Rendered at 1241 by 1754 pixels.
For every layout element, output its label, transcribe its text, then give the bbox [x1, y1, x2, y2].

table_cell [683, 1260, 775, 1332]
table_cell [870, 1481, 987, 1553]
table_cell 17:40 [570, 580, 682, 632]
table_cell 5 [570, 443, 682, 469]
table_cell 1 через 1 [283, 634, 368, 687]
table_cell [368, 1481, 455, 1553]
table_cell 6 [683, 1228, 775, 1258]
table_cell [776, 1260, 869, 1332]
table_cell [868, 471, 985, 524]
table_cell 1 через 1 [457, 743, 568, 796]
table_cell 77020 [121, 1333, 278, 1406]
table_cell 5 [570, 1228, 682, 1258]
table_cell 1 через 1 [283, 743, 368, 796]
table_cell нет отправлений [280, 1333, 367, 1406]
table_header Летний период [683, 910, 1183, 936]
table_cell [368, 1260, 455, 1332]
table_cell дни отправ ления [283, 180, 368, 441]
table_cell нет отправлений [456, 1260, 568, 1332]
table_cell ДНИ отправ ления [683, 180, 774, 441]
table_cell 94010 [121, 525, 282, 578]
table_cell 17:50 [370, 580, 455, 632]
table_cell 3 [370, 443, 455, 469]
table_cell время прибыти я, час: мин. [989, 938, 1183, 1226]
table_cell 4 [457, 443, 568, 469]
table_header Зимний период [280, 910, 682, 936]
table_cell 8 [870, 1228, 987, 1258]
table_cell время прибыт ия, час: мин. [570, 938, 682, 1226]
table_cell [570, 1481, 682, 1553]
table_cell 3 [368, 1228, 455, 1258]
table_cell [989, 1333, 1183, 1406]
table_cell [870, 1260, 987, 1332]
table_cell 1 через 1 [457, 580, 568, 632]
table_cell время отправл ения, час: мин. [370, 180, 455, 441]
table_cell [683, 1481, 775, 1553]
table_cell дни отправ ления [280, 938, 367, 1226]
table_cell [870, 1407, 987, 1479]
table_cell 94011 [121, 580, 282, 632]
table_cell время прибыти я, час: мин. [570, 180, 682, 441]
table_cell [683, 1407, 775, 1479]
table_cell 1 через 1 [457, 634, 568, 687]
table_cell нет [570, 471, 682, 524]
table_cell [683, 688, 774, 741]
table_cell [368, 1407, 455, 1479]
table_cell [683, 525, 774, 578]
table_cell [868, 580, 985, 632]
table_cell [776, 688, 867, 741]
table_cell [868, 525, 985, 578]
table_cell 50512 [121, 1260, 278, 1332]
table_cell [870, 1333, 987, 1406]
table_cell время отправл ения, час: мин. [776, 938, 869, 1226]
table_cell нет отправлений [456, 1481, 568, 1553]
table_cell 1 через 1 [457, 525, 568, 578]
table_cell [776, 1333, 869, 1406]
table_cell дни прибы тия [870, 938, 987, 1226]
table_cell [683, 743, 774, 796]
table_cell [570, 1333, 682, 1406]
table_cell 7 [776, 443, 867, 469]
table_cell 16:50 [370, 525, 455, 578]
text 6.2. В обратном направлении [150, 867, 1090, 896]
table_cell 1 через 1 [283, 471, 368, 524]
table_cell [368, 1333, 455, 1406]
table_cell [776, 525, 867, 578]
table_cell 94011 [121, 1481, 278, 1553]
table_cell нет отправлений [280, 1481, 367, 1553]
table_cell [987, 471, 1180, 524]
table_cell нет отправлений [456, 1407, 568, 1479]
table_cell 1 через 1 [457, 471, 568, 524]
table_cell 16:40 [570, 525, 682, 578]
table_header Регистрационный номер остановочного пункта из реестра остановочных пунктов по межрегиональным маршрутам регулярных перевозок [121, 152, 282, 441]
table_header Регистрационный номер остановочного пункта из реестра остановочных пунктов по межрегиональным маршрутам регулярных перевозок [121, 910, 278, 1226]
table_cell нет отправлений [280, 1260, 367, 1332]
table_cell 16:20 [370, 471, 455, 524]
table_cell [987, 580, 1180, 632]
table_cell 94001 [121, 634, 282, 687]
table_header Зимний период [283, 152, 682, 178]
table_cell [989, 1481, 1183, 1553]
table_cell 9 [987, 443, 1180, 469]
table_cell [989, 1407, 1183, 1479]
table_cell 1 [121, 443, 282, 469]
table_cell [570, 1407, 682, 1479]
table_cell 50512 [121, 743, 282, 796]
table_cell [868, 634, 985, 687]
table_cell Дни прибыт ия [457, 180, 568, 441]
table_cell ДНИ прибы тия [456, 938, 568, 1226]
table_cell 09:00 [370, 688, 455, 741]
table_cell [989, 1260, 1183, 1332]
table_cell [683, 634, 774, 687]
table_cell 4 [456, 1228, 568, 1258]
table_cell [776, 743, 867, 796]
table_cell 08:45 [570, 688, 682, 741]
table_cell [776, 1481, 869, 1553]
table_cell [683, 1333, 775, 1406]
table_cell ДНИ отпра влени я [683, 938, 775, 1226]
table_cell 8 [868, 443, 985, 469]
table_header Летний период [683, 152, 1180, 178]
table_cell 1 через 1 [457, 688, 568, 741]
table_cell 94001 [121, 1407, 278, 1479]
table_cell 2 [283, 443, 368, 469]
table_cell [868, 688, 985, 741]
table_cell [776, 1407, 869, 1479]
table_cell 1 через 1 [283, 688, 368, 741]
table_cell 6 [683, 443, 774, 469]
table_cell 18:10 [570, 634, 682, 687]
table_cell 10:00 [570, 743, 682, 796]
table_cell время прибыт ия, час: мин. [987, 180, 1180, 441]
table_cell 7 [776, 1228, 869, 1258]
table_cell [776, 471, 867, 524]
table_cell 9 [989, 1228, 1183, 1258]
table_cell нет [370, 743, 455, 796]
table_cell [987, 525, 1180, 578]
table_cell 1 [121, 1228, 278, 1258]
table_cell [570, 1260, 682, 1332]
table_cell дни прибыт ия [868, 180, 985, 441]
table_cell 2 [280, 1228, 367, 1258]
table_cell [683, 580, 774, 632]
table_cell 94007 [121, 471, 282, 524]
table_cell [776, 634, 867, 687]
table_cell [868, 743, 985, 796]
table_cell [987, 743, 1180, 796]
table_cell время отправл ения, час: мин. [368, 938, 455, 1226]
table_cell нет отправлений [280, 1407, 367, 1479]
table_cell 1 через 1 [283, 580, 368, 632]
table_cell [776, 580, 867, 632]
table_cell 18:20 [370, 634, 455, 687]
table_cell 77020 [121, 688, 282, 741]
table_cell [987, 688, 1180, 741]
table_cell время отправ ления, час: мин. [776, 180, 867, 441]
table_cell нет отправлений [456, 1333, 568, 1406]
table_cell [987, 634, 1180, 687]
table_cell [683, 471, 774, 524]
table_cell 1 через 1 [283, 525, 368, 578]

* * * * * * *

§ **Your assignment**
The records shown above are to be retyped exactly, with none omitted.

§ **Reply**
Rendered at 1241 by 1754 pixels.
For every layout element, output its label, transcribe its text, then give the bbox [x1, y1, x2, y2].

table_cell [683, 1260, 775, 1332]
table_cell [870, 1481, 987, 1553]
table_cell 17:40 [570, 580, 682, 632]
table_cell 5 [570, 443, 682, 469]
table_cell 1 через 1 [283, 634, 368, 687]
table_cell [368, 1481, 455, 1553]
table_cell 6 [683, 1228, 775, 1258]
table_cell [776, 1260, 869, 1332]
table_cell [868, 471, 985, 524]
table_cell 1 через 1 [457, 743, 568, 796]
table_cell 77020 [121, 1333, 278, 1406]
table_cell 5 [570, 1228, 682, 1258]
table_cell 1 через 1 [283, 743, 368, 796]
table_cell нет отправлений [280, 1333, 367, 1406]
table_header Летний период [683, 910, 1183, 936]
table_cell [368, 1260, 455, 1332]
table_cell дни отправ ления [283, 180, 368, 441]
table_cell нет отправлений [456, 1260, 568, 1332]
table_cell ДНИ отправ ления [683, 180, 774, 441]
table_cell 94010 [121, 525, 282, 578]
table_cell 17:50 [370, 580, 455, 632]
table_cell 3 [370, 443, 455, 469]
table_cell время прибыти я, час: мин. [989, 938, 1183, 1226]
table_cell 4 [457, 443, 568, 469]
table_header Зимний период [280, 910, 682, 936]
table_cell 8 [870, 1228, 987, 1258]
table_cell время прибыт ия, час: мин. [570, 938, 682, 1226]
table_cell [570, 1481, 682, 1553]
table_cell 3 [368, 1228, 455, 1258]
table_cell [989, 1333, 1183, 1406]
table_cell [870, 1260, 987, 1332]
table_cell 1 через 1 [457, 580, 568, 632]
table_cell время отправл ения, час: мин. [370, 180, 455, 441]
table_cell [683, 1481, 775, 1553]
table_cell дни отправ ления [280, 938, 367, 1226]
table_cell [870, 1407, 987, 1479]
table_cell 94011 [121, 580, 282, 632]
table_cell время прибыти я, час: мин. [570, 180, 682, 441]
table_cell [683, 1407, 775, 1479]
table_cell 1 через 1 [457, 634, 568, 687]
table_cell нет [570, 471, 682, 524]
table_cell [683, 688, 774, 741]
table_cell [368, 1407, 455, 1479]
table_cell [683, 525, 774, 578]
table_cell [868, 580, 985, 632]
table_cell [776, 688, 867, 741]
table_cell [868, 525, 985, 578]
table_cell 50512 [121, 1260, 278, 1332]
table_cell [870, 1333, 987, 1406]
table_cell время отправл ения, час: мин. [776, 938, 869, 1226]
table_cell нет отправлений [456, 1481, 568, 1553]
table_cell 1 через 1 [457, 525, 568, 578]
table_cell [776, 1333, 869, 1406]
table_cell дни прибы тия [870, 938, 987, 1226]
table_cell [683, 743, 774, 796]
table_cell [570, 1333, 682, 1406]
table_cell 7 [776, 443, 867, 469]
table_cell 16:50 [370, 525, 455, 578]
text 6.2. В обратном направлении [150, 867, 1090, 896]
table_cell 1 через 1 [283, 471, 368, 524]
table_cell [368, 1333, 455, 1406]
table_cell [776, 525, 867, 578]
table_cell 94011 [121, 1481, 278, 1553]
table_cell нет отправлений [280, 1481, 367, 1553]
table_cell [987, 471, 1180, 524]
table_cell нет отправлений [456, 1407, 568, 1479]
table_cell 1 через 1 [457, 471, 568, 524]
table_cell 16:40 [570, 525, 682, 578]
table_header Регистрационный номер остановочного пункта из реестра остановочных пунктов по межрегиональным маршрутам регулярных перевозок [121, 152, 282, 441]
table_header Регистрационный номер остановочного пункта из реестра остановочных пунктов по межрегиональным маршрутам регулярных перевозок [121, 910, 278, 1226]
table_cell нет отправлений [280, 1260, 367, 1332]
table_cell 16:20 [370, 471, 455, 524]
table_cell [987, 580, 1180, 632]
table_cell 94001 [121, 634, 282, 687]
table_header Зимний период [283, 152, 682, 178]
table_cell [989, 1481, 1183, 1553]
table_cell 9 [987, 443, 1180, 469]
table_cell [989, 1407, 1183, 1479]
table_cell 1 [121, 443, 282, 469]
table_cell [570, 1407, 682, 1479]
table_cell 50512 [121, 743, 282, 796]
table_cell [868, 634, 985, 687]
table_cell Дни прибыт ия [457, 180, 568, 441]
table_cell ДНИ прибы тия [456, 938, 568, 1226]
table_cell 09:00 [370, 688, 455, 741]
table_cell [989, 1260, 1183, 1332]
table_cell [683, 634, 774, 687]
table_cell 4 [456, 1228, 568, 1258]
table_cell [776, 743, 867, 796]
table_cell 08:45 [570, 688, 682, 741]
table_cell [776, 1481, 869, 1553]
table_cell [683, 1333, 775, 1406]
table_cell ДНИ отпра влени я [683, 938, 775, 1226]
table_cell 8 [868, 443, 985, 469]
table_header Летний период [683, 152, 1180, 178]
table_cell 1 через 1 [457, 688, 568, 741]
table_cell 94001 [121, 1407, 278, 1479]
table_cell 2 [283, 443, 368, 469]
table_cell [868, 688, 985, 741]
table_cell [776, 1407, 869, 1479]
table_cell 1 через 1 [283, 688, 368, 741]
table_cell 6 [683, 443, 774, 469]
table_cell 18:10 [570, 634, 682, 687]
table_cell 10:00 [570, 743, 682, 796]
table_cell время прибыт ия, час: мин. [987, 180, 1180, 441]
table_cell 7 [776, 1228, 869, 1258]
table_cell [776, 471, 867, 524]
table_cell 9 [989, 1228, 1183, 1258]
table_cell нет [370, 743, 455, 796]
table_cell [987, 525, 1180, 578]
table_cell 1 [121, 1228, 278, 1258]
table_cell [570, 1260, 682, 1332]
table_cell дни прибыт ия [868, 180, 985, 441]
table_cell 2 [280, 1228, 367, 1258]
table_cell [683, 580, 774, 632]
table_cell 94007 [121, 471, 282, 524]
table_cell [776, 634, 867, 687]
table_cell [868, 743, 985, 796]
table_cell [987, 743, 1180, 796]
table_cell время отправл ения, час: мин. [368, 938, 455, 1226]
table_cell нет отправлений [280, 1407, 367, 1479]
table_cell 1 через 1 [283, 580, 368, 632]
table_cell [776, 580, 867, 632]
table_cell 18:20 [370, 634, 455, 687]
table_cell 77020 [121, 688, 282, 741]
table_cell [987, 688, 1180, 741]
table_cell время отправ ления, час: мин. [776, 180, 867, 441]
table_cell нет отправлений [456, 1333, 568, 1406]
table_cell [987, 634, 1180, 687]
table_cell [683, 471, 774, 524]
table_cell 1 через 1 [283, 525, 368, 578]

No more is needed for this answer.